31 de março de 2013

Letter XLVI

Sabes do que sinto falta ? Dos pés na areia. Sinto falta do sol me queimar a pele e secar os lábios. Sinto falta da sede, da roupa larga e o teu cabelo comprido. Há duas coisas certas na vida. A morte, e o Verão. Porque chegam inevitavelmente. O sol pode fazer-se esperar mas quando aparecer vai empurrar-nos a todos para a areia, escurecer-nos os corpos e aquecer-nos o sangue. Sinto falta do mar. A vida ensinou-me que se o mar nos beija a pele, provavelmente não temos, nem teremos brevemente, nada que fazer. E isso é bom. Esse nada que fazer. Desperta-nos as ideias e faz-nos pensar que nada sabe a pouco, e que pouco é finito. Gostava que quiséssemos muito, que não chegasse pouco. Mas chega. Por hábito ou herança, por medo ou preguiça deitámo-nos no pouco. E ali ficámos, a fazer nada. Nada sabe a pouco. Pouco não me sabe a ti. Mas que sei eu ? Sei a que sabes. Aprendi de pequeno. Sabes-me ao frio lá fora e ao quente no chocolate. Sabes à saudade que me sufoca neste livro que parece pequeno se não estás. Tu, minha história, que me adormeceste noite após noite, quando o escuro me zumbia nos ouvidos e me assustava o espírito. Tu que me fizeste arranhar o chão nesta busca de ti, do teu bem estar. Um bem estar que se senta e vê crescer os netos, numa euforia louca que lhe fugiu das pernas mas acende a alma.
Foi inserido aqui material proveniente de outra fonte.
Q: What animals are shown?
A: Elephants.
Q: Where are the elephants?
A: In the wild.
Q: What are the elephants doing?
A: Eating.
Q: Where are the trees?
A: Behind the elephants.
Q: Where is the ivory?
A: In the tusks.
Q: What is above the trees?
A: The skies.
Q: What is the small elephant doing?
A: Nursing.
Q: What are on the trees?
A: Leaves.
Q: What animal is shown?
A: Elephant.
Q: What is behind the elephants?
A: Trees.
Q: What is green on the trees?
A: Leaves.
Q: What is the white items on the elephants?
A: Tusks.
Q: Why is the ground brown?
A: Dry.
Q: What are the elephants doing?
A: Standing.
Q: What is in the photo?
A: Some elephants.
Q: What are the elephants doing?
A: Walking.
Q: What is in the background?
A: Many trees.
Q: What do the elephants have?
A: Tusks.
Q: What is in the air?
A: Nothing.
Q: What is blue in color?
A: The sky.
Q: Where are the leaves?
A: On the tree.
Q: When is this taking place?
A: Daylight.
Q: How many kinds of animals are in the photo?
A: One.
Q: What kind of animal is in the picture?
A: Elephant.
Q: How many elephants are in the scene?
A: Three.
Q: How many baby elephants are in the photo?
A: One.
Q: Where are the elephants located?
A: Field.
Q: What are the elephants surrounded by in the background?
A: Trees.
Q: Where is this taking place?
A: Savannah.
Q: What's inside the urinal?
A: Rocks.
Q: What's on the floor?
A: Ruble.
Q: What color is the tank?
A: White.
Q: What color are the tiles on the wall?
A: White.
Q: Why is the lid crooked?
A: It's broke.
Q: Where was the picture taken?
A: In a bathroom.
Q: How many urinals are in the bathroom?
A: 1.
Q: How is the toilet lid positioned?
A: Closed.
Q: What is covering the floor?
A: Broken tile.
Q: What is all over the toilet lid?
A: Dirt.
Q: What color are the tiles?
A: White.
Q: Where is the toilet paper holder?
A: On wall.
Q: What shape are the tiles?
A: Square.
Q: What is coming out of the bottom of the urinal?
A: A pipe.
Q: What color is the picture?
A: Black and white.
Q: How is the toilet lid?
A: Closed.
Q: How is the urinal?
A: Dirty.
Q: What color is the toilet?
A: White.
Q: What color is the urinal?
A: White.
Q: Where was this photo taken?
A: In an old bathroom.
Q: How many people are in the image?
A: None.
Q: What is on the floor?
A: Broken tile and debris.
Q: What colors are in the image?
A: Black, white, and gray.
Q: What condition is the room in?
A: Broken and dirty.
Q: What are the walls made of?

A minha alma és tu. E não te vendo. Porque sei o quanto me custaste, porque sei que vales mais do que posso, tenho, ou sou. Porque tu és tu. Sabes do que sinto falta ? Da chuva lá fora e nós cá dentro. Do barulho da rua nos carros que passam e nos gritam que vivamos. As janelas cobrem-se da cor que lhes dás, com um pincel que comanda o mundo. Pintas-me de coragem para que possa pintar-te em cada prédio, rua e estrada. Para que te vejam e conheçam. 
Sabes do que sinto falta ? Do sabor do ar nos segundos que precedem a tua chegada. Como se a brisa se tornasse palpável e cada respiração uma nota musical. Sinto a tua falta, todos os dias. E todos os dias me acalmas o corpo e apagas a mente. Como se pudesse pensar contigo. Como se pudesse pensar se não em ti. Espera o Verão comigo. Sei que estaremos juntos no resto.

Sabes do que sinto falta ? Dos pés na areia. Sinto falta do sol me queimar a pele e secar os lábios. Sinto falta da sede, da roupa larga e o teu cabelo comprido. Há duas coisas certas na vida. O verão, e tu. Porque chegam inevitavelmente.